REQUIRED WORK
Each record must appear in the answer exactly as given.

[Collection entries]
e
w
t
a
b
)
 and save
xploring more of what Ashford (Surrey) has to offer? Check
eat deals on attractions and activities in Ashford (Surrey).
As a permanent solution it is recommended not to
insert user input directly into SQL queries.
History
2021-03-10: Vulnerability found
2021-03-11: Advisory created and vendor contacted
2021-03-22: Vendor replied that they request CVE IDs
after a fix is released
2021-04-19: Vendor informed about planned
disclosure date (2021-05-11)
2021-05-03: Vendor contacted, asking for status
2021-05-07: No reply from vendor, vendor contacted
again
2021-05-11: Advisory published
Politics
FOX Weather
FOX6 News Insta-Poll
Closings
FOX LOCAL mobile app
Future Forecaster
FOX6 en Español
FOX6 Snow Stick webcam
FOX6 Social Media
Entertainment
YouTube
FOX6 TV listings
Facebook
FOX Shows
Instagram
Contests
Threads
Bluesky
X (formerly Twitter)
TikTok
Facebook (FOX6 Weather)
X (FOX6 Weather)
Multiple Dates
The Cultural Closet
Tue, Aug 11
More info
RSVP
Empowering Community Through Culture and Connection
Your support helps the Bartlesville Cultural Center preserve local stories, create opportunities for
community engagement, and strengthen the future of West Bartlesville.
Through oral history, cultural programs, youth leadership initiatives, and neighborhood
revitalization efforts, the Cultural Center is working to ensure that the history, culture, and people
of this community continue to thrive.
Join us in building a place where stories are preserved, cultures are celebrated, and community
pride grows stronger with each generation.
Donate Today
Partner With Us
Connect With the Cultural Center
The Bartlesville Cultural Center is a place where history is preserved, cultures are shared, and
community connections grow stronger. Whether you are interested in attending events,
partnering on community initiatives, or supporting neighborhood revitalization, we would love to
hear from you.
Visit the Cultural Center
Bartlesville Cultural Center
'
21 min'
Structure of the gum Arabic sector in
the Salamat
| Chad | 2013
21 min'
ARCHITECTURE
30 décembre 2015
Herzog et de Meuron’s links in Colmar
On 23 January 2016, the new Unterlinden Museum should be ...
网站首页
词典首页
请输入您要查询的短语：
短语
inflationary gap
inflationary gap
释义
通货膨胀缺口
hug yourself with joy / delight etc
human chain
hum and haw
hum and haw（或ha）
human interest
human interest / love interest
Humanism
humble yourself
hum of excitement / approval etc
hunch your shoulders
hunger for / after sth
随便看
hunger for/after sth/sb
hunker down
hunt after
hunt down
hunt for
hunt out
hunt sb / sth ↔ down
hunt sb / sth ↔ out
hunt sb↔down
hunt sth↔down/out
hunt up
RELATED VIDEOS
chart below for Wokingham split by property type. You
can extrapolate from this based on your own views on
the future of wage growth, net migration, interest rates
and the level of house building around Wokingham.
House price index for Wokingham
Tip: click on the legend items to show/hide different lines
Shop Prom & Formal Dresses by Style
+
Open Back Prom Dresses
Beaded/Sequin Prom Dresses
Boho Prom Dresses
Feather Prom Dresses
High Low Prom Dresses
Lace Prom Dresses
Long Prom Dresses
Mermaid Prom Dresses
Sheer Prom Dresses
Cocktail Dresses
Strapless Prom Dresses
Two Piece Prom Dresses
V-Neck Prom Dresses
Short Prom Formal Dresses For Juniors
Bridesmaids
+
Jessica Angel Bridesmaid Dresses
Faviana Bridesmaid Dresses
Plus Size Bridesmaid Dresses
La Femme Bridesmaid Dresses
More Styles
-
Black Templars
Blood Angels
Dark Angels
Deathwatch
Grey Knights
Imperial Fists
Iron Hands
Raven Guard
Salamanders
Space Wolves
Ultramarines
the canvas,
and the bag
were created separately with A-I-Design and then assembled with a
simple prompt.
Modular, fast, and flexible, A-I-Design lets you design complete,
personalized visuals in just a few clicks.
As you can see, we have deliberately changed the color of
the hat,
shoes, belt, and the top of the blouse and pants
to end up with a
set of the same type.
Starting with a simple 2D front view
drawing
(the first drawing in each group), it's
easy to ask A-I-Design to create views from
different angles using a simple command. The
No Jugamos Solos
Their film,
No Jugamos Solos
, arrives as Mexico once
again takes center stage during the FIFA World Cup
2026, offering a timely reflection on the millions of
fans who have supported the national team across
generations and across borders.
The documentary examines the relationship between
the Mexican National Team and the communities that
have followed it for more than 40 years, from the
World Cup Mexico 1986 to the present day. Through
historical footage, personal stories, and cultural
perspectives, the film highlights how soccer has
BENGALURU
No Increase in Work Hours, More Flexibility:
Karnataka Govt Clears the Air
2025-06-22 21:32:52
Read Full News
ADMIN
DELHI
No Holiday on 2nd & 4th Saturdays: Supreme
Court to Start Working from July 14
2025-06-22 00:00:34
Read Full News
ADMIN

RESPONSE FOR THIS EXERCISE
e
w
t
a
b
)
 and save
xploring more of what Ashford (Surrey) has to offer? Check
eat deals on attractions and activities in Ashford (Surrey).
As a permanent solution it is recommended not to
insert user input directly into SQL queries.
History
2021-03-10: Vulnerability found
2021-03-11: Advisory created and vendor contacted
2021-03-22: Vendor replied that they request CVE IDs
after a fix is released
2021-04-19: Vendor informed about planned
disclosure date (2021-05-11)
2021-05-03: Vendor contacted, asking for status
2021-05-07: No reply from vendor, vendor contacted
again
2021-05-11: Advisory published
Politics
FOX Weather
FOX6 News Insta-Poll
Closings
FOX LOCAL mobile app
Future Forecaster
FOX6 en Español
FOX6 Snow Stick webcam
FOX6 Social Media
Entertainment
YouTube
FOX6 TV listings
Facebook
FOX Shows
Instagram
Contests
Threads
Bluesky
X (formerly Twitter)
TikTok
Facebook (FOX6 Weather)
X (FOX6 Weather)
Multiple Dates
The Cultural Closet
Tue, Aug 11
More info
RSVP
Empowering Community Through Culture and Connection
Your support helps the Bartlesville Cultural Center preserve local stories, create opportunities for
community engagement, and strengthen the future of West Bartlesville.
Through oral history, cultural programs, youth leadership initiatives, and neighborhood
revitalization efforts, the Cultural Center is working to ensure that the history, culture, and people
of this community continue to thrive.
Join us in building a place where stories are preserved, cultures are celebrated, and community
pride grows stronger with each generation.
Donate Today
Partner With Us
Connect With the Cultural Center
The Bartlesville Cultural Center is a place where history is preserved, cultures are shared, and
community connections grow stronger. Whether you are interested in attending events,
partnering on community initiatives, or supporting neighborhood revitalization, we would love to
hear from you.
Visit the Cultural Center
Bartlesville Cultural Center
'
21 min'
Structure of the gum Arabic sector in
the Salamat
| Chad | 2013
21 min'
ARCHITECTURE
30 décembre 2015
Herzog et de Meuron’s links in Colmar
On 23 January 2016, the new Unterlinden Museum should be ...
网站首页
词典首页
请输入您要查询的短语：
短语
inflationary gap
inflationary gap
释义
通货膨胀缺口
hug yourself with joy / delight etc
human chain
hum and haw
hum and haw（或ha）
human interest
human interest / love interest
Humanism
humble yourself
hum of excitement / approval etc
hunch your shoulders
hunger for / after sth
随便看
hunger for/after sth/sb
hunker down
hunt after
hunt down
hunt for
hunt out
hunt sb / sth ↔ down
hunt sb / sth ↔ out
hunt sb↔down
hunt sth↔down/out
hunt up
RELATED VIDEOS
chart below for Wokingham split by property type. You
can extrapolate from this based on your own views on
the future of wage growth, net migration, interest rates
and the level of house building around Wokingham.
House price index for Wokingham
Tip: click on the legend items to show/hide different lines
Shop Prom & Formal Dresses by Style
+
Open Back Prom Dresses
Beaded/Sequin Prom Dresses
Boho Prom Dresses
Feather Prom Dresses
High Low Prom Dresses
Lace Prom Dresses
Long Prom Dresses
Mermaid Prom Dresses
Sheer Prom Dresses
Cocktail Dresses
Strapless Prom Dresses
Two Piece Prom Dresses
V-Neck Prom Dresses
Short Prom Formal Dresses For Juniors
Bridesmaids
+
Jessica Angel Bridesmaid Dresses
Faviana Bridesmaid Dresses
Plus Size Bridesmaid Dresses
La Femme Bridesmaid Dresses
More Styles
-
Black Templars
Blood Angels
Dark Angels
Deathwatch
Grey Knights
Imperial Fists
Iron Hands
Raven Guard
Salamanders
Space Wolves
Ultramarines
the canvas,
and the bag
were created separately with A-I-Design and then assembled with a
simple prompt.
Modular, fast, and flexible, A-I-Design lets you design complete,
personalized visuals in just a few clicks.
As you can see, we have deliberately changed the color of
the hat,
shoes, belt, and the top of the blouse and pants
to end up with a
set of the same type.
Starting with a simple 2D front view
drawing
(the first drawing in each group), it's
easy to ask A-I-Design to create views from
different angles using a simple command. The
No Jugamos Solos
Their film,
No Jugamos Solos
, arrives as Mexico once
again takes center stage during the FIFA World Cup
2026, offering a timely reflection on the millions of
fans who have supported the national team across
generations and across borders.
The documentary examines the relationship between
the Mexican National Team and the communities that
have followed it for more than 40 years, from the
World Cup Mexico 1986 to the present day. Through
historical footage, personal stories, and cultural
perspectives, the film highlights how soccer has
BENGALURU
No Increase in Work Hours, More Flexibility:
Karnataka Govt Clears the Air
2025-06-22 21:32:52
Read Full News
ADMIN
DELHI
No Holiday on 2nd & 4th Saturdays: Supreme
Court to Start Working from July 14
2025-06-22 00:00:34
Read Full News
ADMIN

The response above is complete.